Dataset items
──────────────────────────────
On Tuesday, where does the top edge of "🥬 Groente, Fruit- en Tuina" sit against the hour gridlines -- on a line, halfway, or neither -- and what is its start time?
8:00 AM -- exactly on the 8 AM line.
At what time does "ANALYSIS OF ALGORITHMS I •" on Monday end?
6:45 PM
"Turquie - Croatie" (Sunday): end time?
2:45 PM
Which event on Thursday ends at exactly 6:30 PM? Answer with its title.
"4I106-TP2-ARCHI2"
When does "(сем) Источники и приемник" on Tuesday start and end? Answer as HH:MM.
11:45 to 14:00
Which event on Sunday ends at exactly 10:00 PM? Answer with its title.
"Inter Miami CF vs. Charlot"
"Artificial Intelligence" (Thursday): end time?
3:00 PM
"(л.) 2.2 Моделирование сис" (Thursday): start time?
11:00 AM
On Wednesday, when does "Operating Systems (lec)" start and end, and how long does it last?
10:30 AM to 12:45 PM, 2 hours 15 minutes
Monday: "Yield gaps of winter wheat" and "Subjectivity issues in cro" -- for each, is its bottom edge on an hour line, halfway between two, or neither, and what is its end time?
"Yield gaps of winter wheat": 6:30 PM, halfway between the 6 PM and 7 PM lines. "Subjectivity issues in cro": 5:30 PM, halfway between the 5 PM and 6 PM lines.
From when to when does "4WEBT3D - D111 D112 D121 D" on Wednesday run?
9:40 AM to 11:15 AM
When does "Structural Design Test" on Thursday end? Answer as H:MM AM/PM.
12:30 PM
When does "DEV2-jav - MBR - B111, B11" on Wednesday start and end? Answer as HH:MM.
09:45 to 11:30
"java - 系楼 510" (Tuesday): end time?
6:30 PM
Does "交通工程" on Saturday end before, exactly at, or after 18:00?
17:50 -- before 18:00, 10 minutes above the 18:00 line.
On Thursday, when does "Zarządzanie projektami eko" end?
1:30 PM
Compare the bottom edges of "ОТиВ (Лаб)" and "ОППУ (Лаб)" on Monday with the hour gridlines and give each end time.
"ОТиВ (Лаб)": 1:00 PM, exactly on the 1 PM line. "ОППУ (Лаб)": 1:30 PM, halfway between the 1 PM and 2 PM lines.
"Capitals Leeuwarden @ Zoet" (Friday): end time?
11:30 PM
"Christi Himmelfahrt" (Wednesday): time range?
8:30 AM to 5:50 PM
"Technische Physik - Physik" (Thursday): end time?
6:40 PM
──────────────────────────────
_Short task:_ Rewrite all the records above, swapping "end time" for "finish time" wherever it appears and keeping everything else the same.

_Result for this exercise:_
On Tuesday, where does the top edge of "🥬 Groente, Fruit- en Tuina" sit against the hour gridlines -- on a line, halfway, or neither -- and what is its start time?
8:00 AM -- exactly on the 8 AM line.
At what time does "ANALYSIS OF ALGORITHMS I •" on Monday end?
6:45 PM
"Turquie - Croatie" (Sunday): finish time?
2:45 PM
Which event on Thursday ends at exactly 6:30 PM? Answer with its title.
"4I106-TP2-ARCHI2"
When does "(сем) Источники и приемник" on Tuesday start and end? Answer as HH:MM.
11:45 to 14:00
Which event on Sunday ends at exactly 10:00 PM? Answer with its title.
"Inter Miami CF vs. Charlot"
"Artificial Intelligence" (Thursday): finish time?
3:00 PM
"(л.) 2.2 Моделирование сис" (Thursday): start time?
11:00 AM
On Wednesday, when does "Operating Systems (lec)" start and end, and how long does it last?
10:30 AM to 12:45 PM, 2 hours 15 minutes
Monday: "Yield gaps of winter wheat" and "Subjectivity issues in cro" -- for each, is its bottom edge on an hour line, halfway between two, or neither, and what is its finish time?
"Yield gaps of winter wheat": 6:30 PM, halfway between the 6 PM and 7 PM lines. "Subjectivity issues in cro": 5:30 PM, halfway between the 5 PM and 6 PM lines.
From when to when does "4WEBT3D - D111 D112 D121 D" on Wednesday run?
9:40 AM to 11:15 AM
When does "Structural Design Test" on Thursday end? Answer as H:MM AM/PM.
12:30 PM
When does "DEV2-jav - MBR - B111, B11" on Wednesday start and end? Answer as HH:MM.
09:45 to 11:30
"java - 系楼 510" (Tuesday): finish time?
6:30 PM
Does "交通工程" on Saturday end before, exactly at, or after 18:00?
17:50 -- before 18:00, 10 minutes above the 18:00 line.
On Thursday, when does "Zarządzanie projektami eko" end?
1:30 PM
Compare the bottom edges of "ОТиВ (Лаб)" and "ОППУ (Лаб)" on Monday with the hour gridlines and give each finish time.
"ОТиВ (Лаб)": 1:00 PM, exactly on the 1 PM line. "ОППУ (Лаб)": 1:30 PM, halfway between the 1 PM and 2 PM lines.
"Capitals Leeuwarden @ Zoet" (Friday): finish time?
11:30 PM
"Christi Himmelfahrt" (Wednesday): time range?
8:30 AM to 5:50 PM
"Technische Physik - Physik" (Thursday): finish time?
6:40 PM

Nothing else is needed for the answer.